Supplied records >>

━━━━

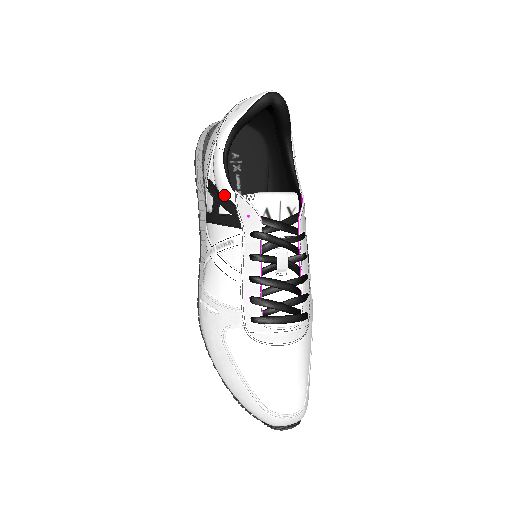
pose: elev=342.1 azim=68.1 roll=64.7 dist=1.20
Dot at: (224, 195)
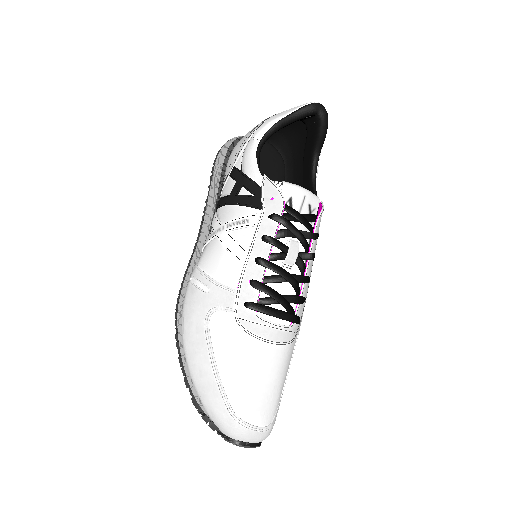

━━━━

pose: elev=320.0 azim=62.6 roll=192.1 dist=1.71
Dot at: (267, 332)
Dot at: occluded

━━━━

Task goal >> Identify every line in the records that contains the word "pose", and copy each of those lines in full.

Solved problem >>
pose: elev=342.1 azim=68.1 roll=64.7 dist=1.20
pose: elev=320.0 azim=62.6 roll=192.1 dist=1.71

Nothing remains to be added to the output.